Normal life expectancy with multiple myeloma is 2 to 3 years post-diagnosis. Over the years, I’ve met other patients who didn’t go to Little Rock. They ended up having complications and are no longer here. That tells me I’ve made the right decisions.
My cancer went into remission nine months after Dr. York gave me that life-altering diagnosis.
We moved across the country while I was in remission, so I had to find a new oncologist and I checked with UAMS for recommendations. The oncologists in Little Rock still had my healthy stem cell samples and they’d been fantastic. I knew I wanted a local oncologist who would work with them and my insurance. UAMS found me an oncologist, Dr. Gregg Olsen, with whom I developed a great rapport. My cancer recurred under his care, and so I then went to both him and UAMS for treatment. I saw Dr. Olsen until he retired, and luckily my cancer went into remission again a few months later.
Dr. Olsen’s replacement was a general oncologist who committed a series of unprofessional missteps in my care. At one point, he left me waiting for two hours for an infusion because he’d failed to authorize the medication on time. On top of this, his specialty wasn’t multiple myeloma. You don’t want to go to a general oncologist with multiple myeloma. You want someone with expertise.

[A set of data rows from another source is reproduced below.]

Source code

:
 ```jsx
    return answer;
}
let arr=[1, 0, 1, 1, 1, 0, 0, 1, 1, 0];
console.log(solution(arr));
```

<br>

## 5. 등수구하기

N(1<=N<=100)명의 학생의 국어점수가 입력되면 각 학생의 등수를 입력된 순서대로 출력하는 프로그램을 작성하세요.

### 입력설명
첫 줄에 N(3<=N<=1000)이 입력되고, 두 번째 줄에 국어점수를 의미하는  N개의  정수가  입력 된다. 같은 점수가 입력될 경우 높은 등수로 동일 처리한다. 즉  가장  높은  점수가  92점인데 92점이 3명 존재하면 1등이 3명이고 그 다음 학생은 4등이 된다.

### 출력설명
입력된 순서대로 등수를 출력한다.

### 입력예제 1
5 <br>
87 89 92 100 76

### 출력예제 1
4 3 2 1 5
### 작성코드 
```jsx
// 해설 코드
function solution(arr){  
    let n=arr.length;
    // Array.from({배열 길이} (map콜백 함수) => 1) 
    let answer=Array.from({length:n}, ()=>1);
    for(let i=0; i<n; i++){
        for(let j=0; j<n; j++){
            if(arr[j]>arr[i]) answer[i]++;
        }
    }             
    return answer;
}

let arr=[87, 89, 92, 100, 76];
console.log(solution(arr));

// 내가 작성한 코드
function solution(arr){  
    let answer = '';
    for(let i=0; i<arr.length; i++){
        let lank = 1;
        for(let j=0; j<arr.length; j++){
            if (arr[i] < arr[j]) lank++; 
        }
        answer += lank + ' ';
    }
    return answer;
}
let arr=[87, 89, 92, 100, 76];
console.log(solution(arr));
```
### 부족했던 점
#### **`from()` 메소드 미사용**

After a few months with that oncologist, I reached back out to UAMS, and they again helped me connect with a wonderful provider, Dr. Robert Vescio. Though my cancer is in remission, my immune system is still diminished, and I need what’s called an intravenous immunoglobulin (IVIG) infusion every month. This infusion helps me fight infection by increasing the levels of antibodies within my system. Dr. Vescio takes care of this treatment for me. I think because I’ve been through this for so long, I know enough about multiple myeloma to make my appointments easy for him. This gives us more time to catch up and have a good conversation.

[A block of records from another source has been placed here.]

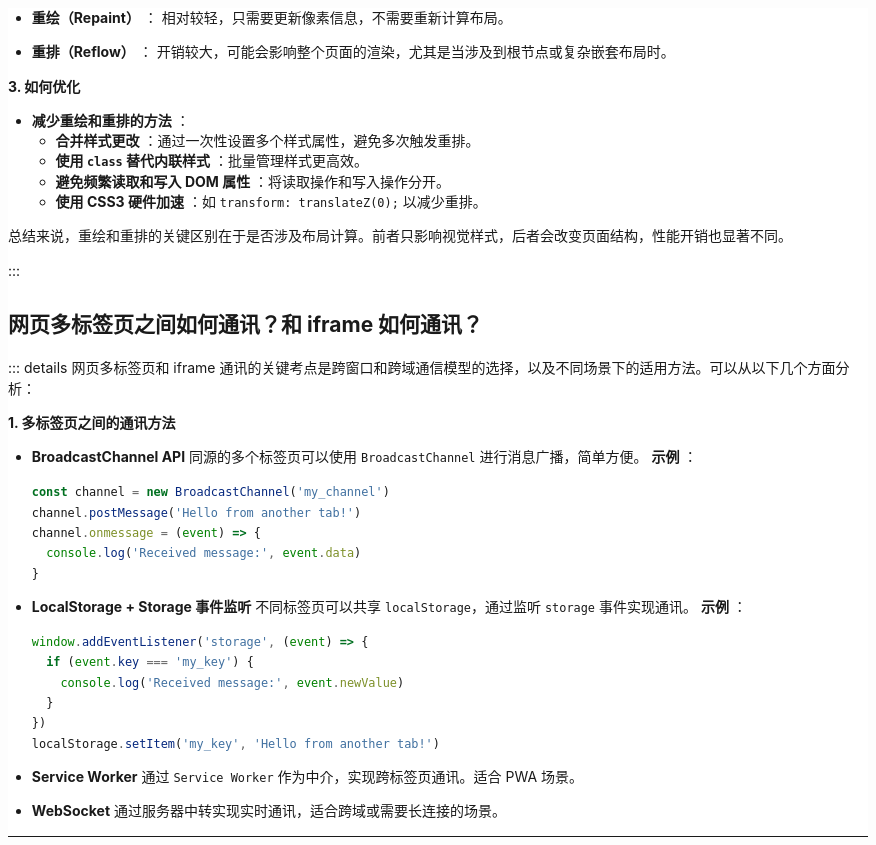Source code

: - **重绘（Repaint）** ：
  相对较轻，只需要更新像素信息，不需要重新计算布局。

- **重排（Reflow）** ：
  开销较大，可能会影响整个页面的渲染，尤其是当涉及到根节点或复杂嵌套布局时。

**3. 如何优化**

- **减少重绘和重排的方法** ：
  - **合并样式更改** ：通过一次性设置多个样式属性，避免多次触发重排。
  - **使用 `class` 替代内联样式** ：批量管理样式更高效。
  - **避免频繁读取和写入 DOM 属性** ：将读取操作和写入操作分开。
  - **使用 CSS3 硬件加速** ：如 `transform: translateZ(0);` 以减少重排。

总结来说，重绘和重排的关键区别在于是否涉及布局计算。前者只影响视觉样式，后者会改变页面结构，性能开销也显著不同。

:::

## 网页多标签页之间如何通讯？和 iframe 如何通讯？

::: details
网页多标签页和 iframe 通讯的关键考点是跨窗口和跨域通信模型的选择，以及不同场景下的适用方法。可以从以下几个方面分析：

**1. 多标签页之间的通讯方法**

- **BroadcastChannel API**
  同源的多个标签页可以使用 `BroadcastChannel` 进行消息广播，简单方便。
  **示例** ：

  ```javascript
  const channel = new BroadcastChannel('my_channel')
  channel.postMessage('Hello from another tab!')
  channel.onmessage = (event) => {
    console.log('Received message:', event.data)
  }
  ```

- **LocalStorage + Storage 事件监听**
  不同标签页可以共享 `localStorage`，通过监听 `storage` 事件实现通讯。
  **示例** ：

  ```javascript
  window.addEventListener('storage', (event) => {
    if (event.key === 'my_key') {
      console.log('Received message:', event.newValue)
    }
  })
  localStorage.setItem('my_key', 'Hello from another tab!')
  ```

- **Service Worker**
  通过 `Service Worker` 作为中介，实现跨标签页通讯。适合 PWA 场景。

- **WebSocket**
  通过服务器中转实现实时通讯，适合跨域或需要长连接的场景。

---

When it comes to finding the right doctor, you might get lucky and connect with the right one straightaway, like I did with Dr. York. But you always have to be willing to get a second opinion. Use all the resources available to assess your doctors and don’t be afraid to be a pest with questions. I’ve been so fortunate to have received incredible support from my community. And I’m absolutely indebted to the doctors, nurses, and staff who have taken care of me over the years. But, ultimately, it’s your life, and you only have the one.